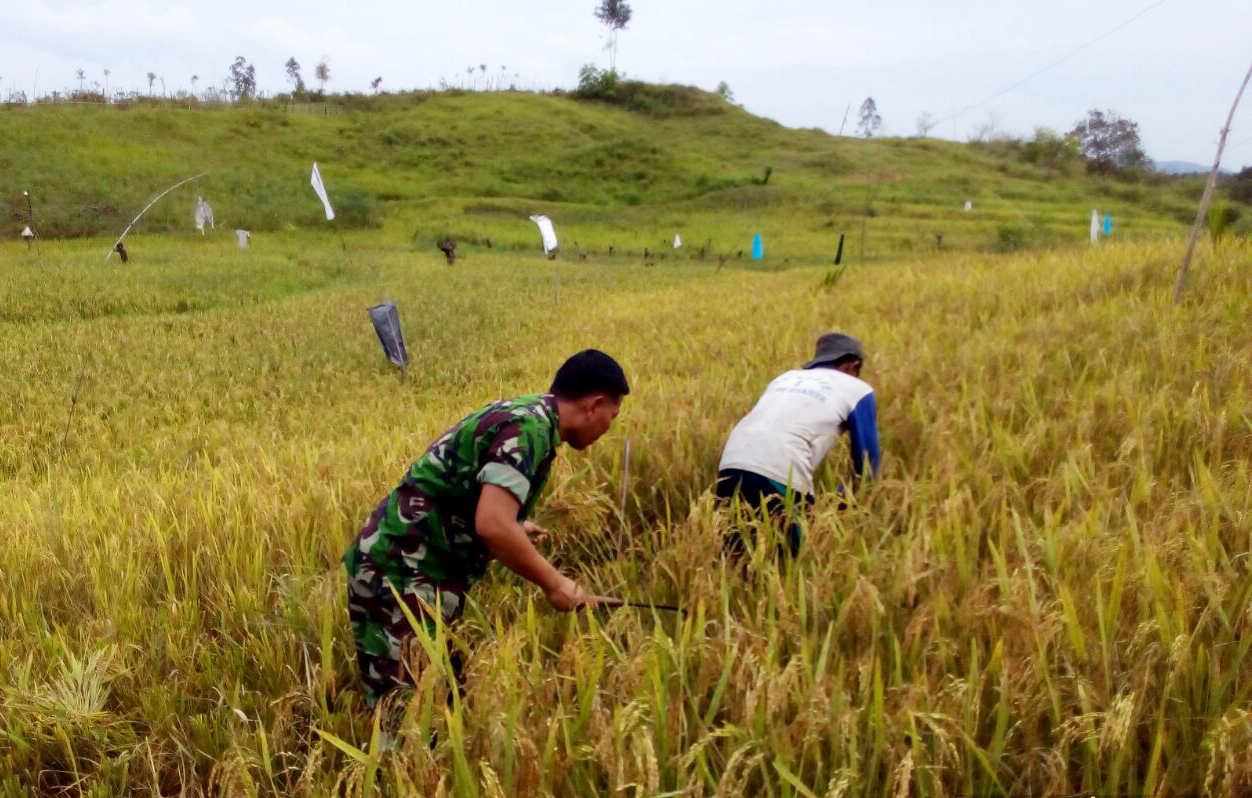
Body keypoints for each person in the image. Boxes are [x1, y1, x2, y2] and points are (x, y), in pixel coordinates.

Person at [343, 349, 629, 706]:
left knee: (444, 698)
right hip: (399, 575)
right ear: (593, 405)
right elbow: (493, 525)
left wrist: (515, 523)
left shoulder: (529, 415)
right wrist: (556, 584)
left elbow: (473, 490)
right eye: (612, 417)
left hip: (417, 570)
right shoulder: (529, 430)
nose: (608, 427)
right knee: (408, 710)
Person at [716, 332, 880, 556]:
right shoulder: (857, 388)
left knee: (735, 559)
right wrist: (835, 507)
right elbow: (867, 466)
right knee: (794, 563)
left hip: (731, 464)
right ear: (852, 366)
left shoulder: (785, 377)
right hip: (781, 469)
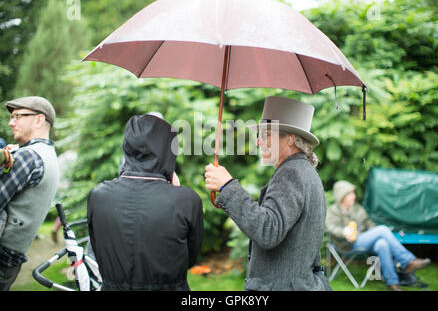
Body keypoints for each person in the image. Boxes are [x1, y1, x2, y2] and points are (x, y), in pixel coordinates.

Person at [205, 96, 331, 291]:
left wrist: (227, 186)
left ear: (289, 139)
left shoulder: (292, 173)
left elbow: (268, 231)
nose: (258, 141)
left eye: (266, 135)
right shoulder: (304, 171)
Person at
-*-
▶ Description of the task
Reproduce the lines above exactly, please, but not the pictures in them.

▶ Finished task
Body keypoints for each person in the image. Boxes are [x1, y1, x2, y2] and points are (x, y), in pixel coordinates.

Person at [343, 349, 629, 706]:
left knee: (444, 698)
right hip: (399, 575)
right ear: (593, 405)
right elbow: (493, 525)
left wrist: (515, 523)
left shoulder: (529, 415)
right wrist: (556, 584)
left elbow: (473, 490)
right eye: (612, 417)
left hip: (417, 570)
right shoulder: (529, 430)
nose: (608, 427)
right knee: (408, 710)
Person at [716, 332, 880, 556]:
right shoulder: (857, 388)
left knee: (735, 559)
right wrist: (835, 507)
right elbow: (867, 466)
right knee: (794, 563)
left hip: (731, 464)
right ear: (852, 366)
left shoulder: (785, 377)
right hip: (781, 469)
Body keypoints for each person in the image. Boxes are [x1, y1, x2, y2] and points are (x, y), in pixel coordinates.

Person at [205, 96, 331, 291]:
left wrist: (227, 186)
left ear: (289, 139)
left shoulder: (292, 173)
left elbow: (268, 231)
nose: (258, 141)
left eye: (266, 135)
right shoulder: (304, 171)
Person at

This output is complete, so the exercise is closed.